EXERCISE REQUIREMENTS: Only a single number is expected: how many lines of the data hold the word "hand".

RECORDS SHOWN:

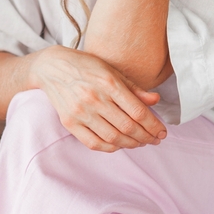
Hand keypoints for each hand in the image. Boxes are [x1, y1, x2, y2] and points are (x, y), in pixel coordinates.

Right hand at [31, 46, 167, 151]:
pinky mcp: (69, 122)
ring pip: (113, 137)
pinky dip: (110, 147)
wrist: (51, 67)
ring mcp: (81, 112)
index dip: (153, 125)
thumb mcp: (111, 70)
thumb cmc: (85, 66)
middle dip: (146, 137)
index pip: (137, 111)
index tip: (162, 132)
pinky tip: (120, 144)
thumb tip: (156, 100)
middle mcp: (95, 98)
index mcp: (108, 83)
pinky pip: (94, 143)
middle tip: (155, 140)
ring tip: (140, 142)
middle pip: (128, 127)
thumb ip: (134, 88)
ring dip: (131, 144)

TASK OUTPUT: 2